As they attempt to help people, medical students are taught they must "First, do no harm," for doctors make mistakes. That credo should also apply to state agencies.

The Connecticut Department of Children and Families made a series of terrible mistakes in the case of a 3-year old named Alex Boucher -- mistakes which led to his death. That was the opinion of the Child Fatality Review Board, which investigates the deaths of all children in state custody.

Alex, who was from Hartford, had spent almost all of his short life in foster care with a family in Maine. The child had medical problems, possibly cerebral palsy, but a couple from Florida, James and Jennifer Curtis, had applied to adopt him. As it turned out, that couple had not completed the licensing process required for adoptive families, which includes a home study and FBI background check.

Nonetheless, the DCF arranged for Alex to be taken from Maine and sent to Florida with the Curtises, whom he did not know. Then, the worst possible outcome: Within just a few days, the child was dead. Suffocated after being tightly wrapped in a blanket by James Curtis, who eventually pleaded guilty to manslaughter. Last week he was sentenced to 14 years in prison.

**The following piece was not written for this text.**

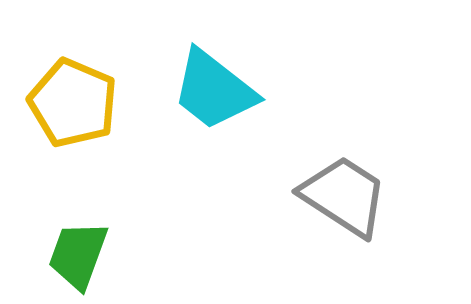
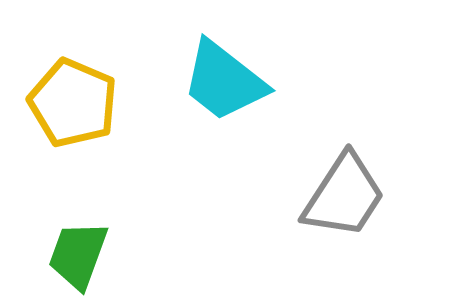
cyan trapezoid: moved 10 px right, 9 px up
gray trapezoid: rotated 90 degrees clockwise
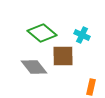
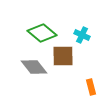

Following her investigation, Connecticut Child Advocate Jeanne Milstein was outraged that the DCF had sent a 3-year old 1,500 miles away to live with strangers. She said Alex Boucher was treated like a "case to be processed and not a child to be nurtured."

The DCF now has new procedures in place to avoid a repeat of such mistakes, but Milstein's right. Those mistakes -- the doing of harm -- could have been avoided if the agency had only acted like the responsible parent it is mandated by law to be.